- Developers: Dynamix Realtime Games Software (Genesis)
- Publishers: Electronic Arts Sega (Genesis)
- Designer: Damon Slye
- Programmer: David McClurg
- Artists: Kobi Miller Cyrus Kanga
- Composer: Bryce Morcello
- Platforms: MS-DOS, Genesis
- Release: MS-DOS 1988 Genesis 1991
- Genre: Vehicle simulation
- Mode: Single-player

= Abrams Battle Tank =

1988 video game

Abrams Battle Tank is a video game developed by Dynamix and published by Electronic Arts in 1988 for MS-DOS. Designed by Damon Slye, the game is a 3D vehicle simulation of the M1 Abrams tank. The 1991 Sega Genesis port by Realtime Games Software was renamed to M-1 Abrams Battle Tank.

==Gameplay==
The simulation depicts the tank's four crew positions. The missions are arcade game-like with a fixed sequence of actions to perform.

==Ports==

The first level

The port from MS-DOS to Genesis was performed by Realtime Games Software in the UK using their own 3D engine that was earlier used in Carrier Command with some tweaks to adapt it to the Genesis and the needs of the tank scenario.

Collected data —

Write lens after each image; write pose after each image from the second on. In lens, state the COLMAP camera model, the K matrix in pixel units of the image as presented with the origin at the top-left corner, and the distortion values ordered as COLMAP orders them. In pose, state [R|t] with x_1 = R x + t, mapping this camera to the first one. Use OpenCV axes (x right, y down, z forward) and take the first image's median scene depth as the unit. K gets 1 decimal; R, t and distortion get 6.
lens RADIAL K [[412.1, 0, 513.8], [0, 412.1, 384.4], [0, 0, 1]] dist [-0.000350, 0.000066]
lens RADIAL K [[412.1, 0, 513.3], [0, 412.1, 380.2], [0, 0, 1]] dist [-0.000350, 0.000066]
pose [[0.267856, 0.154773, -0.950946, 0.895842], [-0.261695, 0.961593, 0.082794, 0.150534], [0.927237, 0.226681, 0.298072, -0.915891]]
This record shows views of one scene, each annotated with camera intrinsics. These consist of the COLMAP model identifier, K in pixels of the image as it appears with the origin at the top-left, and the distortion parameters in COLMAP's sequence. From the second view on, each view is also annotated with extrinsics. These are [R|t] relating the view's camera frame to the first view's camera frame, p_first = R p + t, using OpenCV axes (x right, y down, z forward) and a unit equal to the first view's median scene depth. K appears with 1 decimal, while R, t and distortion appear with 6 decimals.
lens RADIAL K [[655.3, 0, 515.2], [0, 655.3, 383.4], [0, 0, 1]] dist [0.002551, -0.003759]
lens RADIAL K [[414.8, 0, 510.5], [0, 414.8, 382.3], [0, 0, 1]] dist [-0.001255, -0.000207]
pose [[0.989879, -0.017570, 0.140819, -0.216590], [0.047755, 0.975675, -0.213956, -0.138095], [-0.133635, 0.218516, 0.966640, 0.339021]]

WORK TASK — Please continue the article on Abrams Battle Tank from where it stops, leaving the items aside.

FINAL ANSWER —
==Reception==
In 1989, Dragon gave the MS-DOS version of the game 3 out of 5 stars. Computer Gaming World gave the game two and a half stars out of five, stating that Abrams Battle Tank was a good game but a poor simulation. The magazine cited the commanding officer's briefings, at one point threatening failure with execution, as unprofessional and offensive to military personnel. In a 1994 survey of wargames the magazine gave the title two out of five stars, stating that newer games had superseded it and criticizing the simulation of a single tank instead of a company or squad. Compute! agreed that the game was not very realistic, but advised players to "accept the game as a graphically excellent, tactically complex simulation".

In 1994, PC Gamer US named Abrams Battle Tank the 50th best computer game ever.